* [Reading passage]
--- START ---
If wireless, encryption used, (none, WEP, WPA, or WPA2)
Make and model of your computer.
Version and patch level of Windows on all affected machines, i.e. XP-Home (or XP-Pro), SP1-SP2, Vista, etc.
The Internet Browser in use, IE, Firefox, Opera, etc.




Please give an exact description of your problem symptoms, *including the exact text of any error messages.*

If you're using a wireless connection, have you tried a direct connection with a cable to see if that changes the symptoms?

If there are other computers on the same network, are they experiencing the same issue, or do they function normally?




On any affected computer, I'd also like to see this:

Hold the *Windows* key and press *R*, then type *CMD* to open a command prompt:

Type the following commands:

PING 216.109.112.135

PING yahoo.com

NBTSTAT -n

IPCONFIG /ALL

Right click in the command window and choose *Select All*, then hit *Enter*.
--- END ---
* [Data provided]
--- START ---
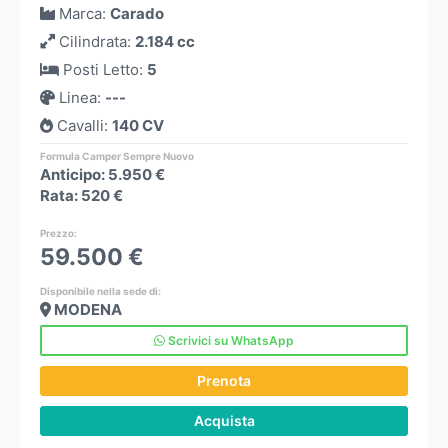
Marca
:
Carado
Cilindrata
:
2.184 cc
Posti Letto
:
5
Linea
:
---
Cavalli
:
140 CV
Formula Camper Sempre Nuovo
Anticipo: 5.950 €
Rata: 520 €
Prezzo
:
59.500 €
Disponibile nella sede di:
MODENA
Scrivici su WhatsApp
Prenota
Acquista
--- END ---
* [Requirement 1] According to the troubleshooting checklist, what should someone on a wireless connection try in order to see whether the symptoms change?
* [Requirement 2] Write out the troubleshooting checklist from the line that has "Make and model" through "they function normally?", substituting "the operating system" for "Windows".
The entries are separate material and have nothing to do with the troubleshooting checklist.

* [Answer space 1] A direct connection with a cable.

* [Answer space 2]
Make and model of your computer.
Version and patch level of the operating system on all affected machines, i.e. XP-Home (or XP-Pro), SP1-SP2, Vista, etc.
The Internet Browser in use, IE, Firefox, Opera, etc.




Please give an exact description of your problem symptoms, *including the exact text of any error messages.*

If you're using a wireless connection, have you tried a direct connection with a cable to see if that changes the symptoms?

If there are other computers on the same network, are they experiencing the same issue, or do they function normally?